*** Supplied data ***

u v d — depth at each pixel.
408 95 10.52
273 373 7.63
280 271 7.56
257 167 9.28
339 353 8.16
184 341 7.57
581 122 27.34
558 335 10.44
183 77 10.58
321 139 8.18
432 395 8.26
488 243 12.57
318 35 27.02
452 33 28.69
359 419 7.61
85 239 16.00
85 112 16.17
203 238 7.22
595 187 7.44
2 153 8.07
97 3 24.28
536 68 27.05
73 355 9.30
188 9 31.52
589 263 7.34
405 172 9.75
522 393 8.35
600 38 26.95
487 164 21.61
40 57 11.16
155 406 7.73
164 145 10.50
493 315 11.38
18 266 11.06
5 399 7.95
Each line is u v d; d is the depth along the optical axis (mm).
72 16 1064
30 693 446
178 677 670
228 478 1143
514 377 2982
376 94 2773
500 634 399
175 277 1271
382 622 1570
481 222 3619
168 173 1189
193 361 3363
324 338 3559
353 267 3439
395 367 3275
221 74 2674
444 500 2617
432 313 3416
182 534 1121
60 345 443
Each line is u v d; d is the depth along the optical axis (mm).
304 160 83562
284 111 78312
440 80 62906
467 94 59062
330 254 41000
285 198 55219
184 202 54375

*** End of Supplied data ***

◆ **About this task**: With nothing left out, transcribe the records above exactly.

◆ **Output below**:
u v d — depth at each pixel.
408 95 10.52
273 373 7.63
280 271 7.56
257 167 9.28
339 353 8.16
184 341 7.57
581 122 27.34
558 335 10.44
183 77 10.58
321 139 8.18
432 395 8.26
488 243 12.57
318 35 27.02
452 33 28.69
359 419 7.61
85 239 16.00
85 112 16.17
203 238 7.22
595 187 7.44
2 153 8.07
97 3 24.28
536 68 27.05
73 355 9.30
188 9 31.52
589 263 7.34
405 172 9.75
522 393 8.35
600 38 26.95
487 164 21.61
40 57 11.16
155 406 7.73
164 145 10.50
493 315 11.38
18 266 11.06
5 399 7.95
Each line is u v d; d is the depth along the optical axis (mm).
72 16 1064
30 693 446
178 677 670
228 478 1143
514 377 2982
376 94 2773
500 634 399
175 277 1271
382 622 1570
481 222 3619
168 173 1189
193 361 3363
324 338 3559
353 267 3439
395 367 3275
221 74 2674
444 500 2617
432 313 3416
182 534 1121
60 345 443
Each line is u v d; d is the depth along the optical axis (mm).
304 160 83562
284 111 78312
440 80 62906
467 94 59062
330 254 41000
285 198 55219
184 202 54375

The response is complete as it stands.